According to dhk associate director, Brinley Pritchard, the apartments and penthouses will be ready for occupation by the end of October 2016, with the Radisson Blu and three bedroom penthouses following later in the year.
Current construction is proceeding over several floors in a staged programme, with estimated completion dates also staged over three months, beginning in June 2016 with four floors, another four floors from July and the final three floors from August.
Juan Bernicchi, director of Bernicchi Architects says converting the building into more private and comfortable living spaces has been a key challenge given the nature of the city offices which are often noisy due to their direct interface with surrounding activities.
“We’ve worked closely with our engineers to achieve the ultimate comfort within the apartments,” says Bernicchi.

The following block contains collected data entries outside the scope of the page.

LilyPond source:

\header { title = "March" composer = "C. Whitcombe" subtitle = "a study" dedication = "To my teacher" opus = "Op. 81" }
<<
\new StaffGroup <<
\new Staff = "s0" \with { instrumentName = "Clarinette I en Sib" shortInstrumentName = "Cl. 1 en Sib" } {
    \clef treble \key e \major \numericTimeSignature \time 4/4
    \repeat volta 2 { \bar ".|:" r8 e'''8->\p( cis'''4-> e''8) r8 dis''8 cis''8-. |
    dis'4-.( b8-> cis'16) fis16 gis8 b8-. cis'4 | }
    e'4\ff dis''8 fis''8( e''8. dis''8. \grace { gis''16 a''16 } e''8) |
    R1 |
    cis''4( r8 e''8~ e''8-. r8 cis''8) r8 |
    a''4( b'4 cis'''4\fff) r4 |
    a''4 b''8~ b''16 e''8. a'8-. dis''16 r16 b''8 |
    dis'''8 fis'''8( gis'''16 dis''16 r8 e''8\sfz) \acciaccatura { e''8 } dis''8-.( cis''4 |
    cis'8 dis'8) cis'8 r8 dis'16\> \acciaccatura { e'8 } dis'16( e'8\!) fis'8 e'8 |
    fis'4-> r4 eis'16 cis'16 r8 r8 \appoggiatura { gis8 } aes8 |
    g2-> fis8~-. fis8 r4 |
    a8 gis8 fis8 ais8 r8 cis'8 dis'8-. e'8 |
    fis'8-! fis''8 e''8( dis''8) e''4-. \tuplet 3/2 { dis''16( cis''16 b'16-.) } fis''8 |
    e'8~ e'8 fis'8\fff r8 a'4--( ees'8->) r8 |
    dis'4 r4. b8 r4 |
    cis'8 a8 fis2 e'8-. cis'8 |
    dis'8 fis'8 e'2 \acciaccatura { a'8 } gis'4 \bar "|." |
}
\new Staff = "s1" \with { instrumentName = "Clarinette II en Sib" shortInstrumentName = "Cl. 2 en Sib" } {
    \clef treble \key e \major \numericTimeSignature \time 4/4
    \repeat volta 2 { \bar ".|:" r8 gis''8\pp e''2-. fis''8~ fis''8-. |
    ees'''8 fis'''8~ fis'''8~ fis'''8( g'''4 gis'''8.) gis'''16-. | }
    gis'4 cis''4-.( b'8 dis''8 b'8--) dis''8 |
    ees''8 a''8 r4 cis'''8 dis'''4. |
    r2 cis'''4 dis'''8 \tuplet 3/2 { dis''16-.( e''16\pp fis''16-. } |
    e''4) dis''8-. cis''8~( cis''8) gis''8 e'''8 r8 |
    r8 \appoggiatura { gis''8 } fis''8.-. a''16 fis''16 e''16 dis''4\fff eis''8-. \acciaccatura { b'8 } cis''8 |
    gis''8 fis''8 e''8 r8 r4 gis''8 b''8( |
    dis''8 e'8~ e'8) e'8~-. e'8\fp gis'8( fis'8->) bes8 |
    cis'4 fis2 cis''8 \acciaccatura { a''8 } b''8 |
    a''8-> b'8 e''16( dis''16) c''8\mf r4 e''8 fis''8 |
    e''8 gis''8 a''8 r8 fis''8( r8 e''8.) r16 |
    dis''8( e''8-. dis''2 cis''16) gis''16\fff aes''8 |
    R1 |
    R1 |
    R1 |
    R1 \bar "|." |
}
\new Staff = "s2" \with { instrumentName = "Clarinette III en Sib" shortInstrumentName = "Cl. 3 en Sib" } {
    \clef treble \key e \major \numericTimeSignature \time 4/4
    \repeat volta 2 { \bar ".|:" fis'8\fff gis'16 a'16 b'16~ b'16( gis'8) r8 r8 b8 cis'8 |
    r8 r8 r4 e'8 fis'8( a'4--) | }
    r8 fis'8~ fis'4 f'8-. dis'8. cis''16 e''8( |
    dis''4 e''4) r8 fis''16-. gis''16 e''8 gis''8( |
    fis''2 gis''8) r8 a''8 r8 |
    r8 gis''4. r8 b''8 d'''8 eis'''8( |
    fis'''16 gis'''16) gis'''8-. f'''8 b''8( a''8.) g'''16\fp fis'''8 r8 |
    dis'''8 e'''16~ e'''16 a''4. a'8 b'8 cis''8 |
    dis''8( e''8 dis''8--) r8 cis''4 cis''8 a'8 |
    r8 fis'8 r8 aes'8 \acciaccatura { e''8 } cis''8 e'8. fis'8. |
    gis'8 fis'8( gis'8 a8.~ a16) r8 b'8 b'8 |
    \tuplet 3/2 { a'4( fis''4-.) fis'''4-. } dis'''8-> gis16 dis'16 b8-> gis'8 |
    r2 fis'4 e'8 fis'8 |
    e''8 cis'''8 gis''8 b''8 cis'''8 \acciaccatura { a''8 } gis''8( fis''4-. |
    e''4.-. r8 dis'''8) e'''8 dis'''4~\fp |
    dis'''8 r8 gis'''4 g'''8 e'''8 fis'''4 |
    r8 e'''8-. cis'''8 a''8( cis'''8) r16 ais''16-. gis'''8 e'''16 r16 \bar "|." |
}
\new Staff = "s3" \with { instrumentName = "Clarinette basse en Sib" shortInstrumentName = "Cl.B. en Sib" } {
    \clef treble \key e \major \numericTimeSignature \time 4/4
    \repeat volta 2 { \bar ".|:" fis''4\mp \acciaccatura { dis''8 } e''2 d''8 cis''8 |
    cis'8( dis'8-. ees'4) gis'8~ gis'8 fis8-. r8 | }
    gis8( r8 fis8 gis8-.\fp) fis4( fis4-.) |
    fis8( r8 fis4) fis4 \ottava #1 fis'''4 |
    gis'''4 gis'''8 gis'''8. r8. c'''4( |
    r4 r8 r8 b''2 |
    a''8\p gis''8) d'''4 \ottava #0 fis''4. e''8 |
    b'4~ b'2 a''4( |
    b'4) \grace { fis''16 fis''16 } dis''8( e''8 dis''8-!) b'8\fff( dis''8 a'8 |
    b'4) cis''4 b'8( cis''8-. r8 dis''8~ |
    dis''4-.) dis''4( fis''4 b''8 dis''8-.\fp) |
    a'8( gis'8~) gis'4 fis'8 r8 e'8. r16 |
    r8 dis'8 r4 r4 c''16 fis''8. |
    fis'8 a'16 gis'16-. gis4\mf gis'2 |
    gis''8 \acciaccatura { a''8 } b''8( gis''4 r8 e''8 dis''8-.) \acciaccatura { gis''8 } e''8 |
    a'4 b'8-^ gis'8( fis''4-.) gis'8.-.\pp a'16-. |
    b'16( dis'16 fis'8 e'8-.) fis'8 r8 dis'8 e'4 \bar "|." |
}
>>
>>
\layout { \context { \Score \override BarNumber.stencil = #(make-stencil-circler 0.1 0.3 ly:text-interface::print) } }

Construction group JW Hugo has confirmed initial demolishing and are already on the ground working on nine floors and building walls in a bid to complete the first fix services which include heating, ventilation and air conditioning, plumbing, fire and mechanical work.
Hugo says that apart from the shell of the building and the lifts, all aspects of the apartments will be newly built with services being stripped before they can start from scratch on the new apartment layout.
Murray & Roberts, which built the original high-rise in the early 1990s, is the same firm undertaking the construction of the Radisson Blue Hotel.
Murray & Roberts’ Dave Heron says no major modifications will be required to accommodate the hotel requirements. He concludes that the basic services namely water, air conditioning and electricity are already in place to meet most of the new requirements.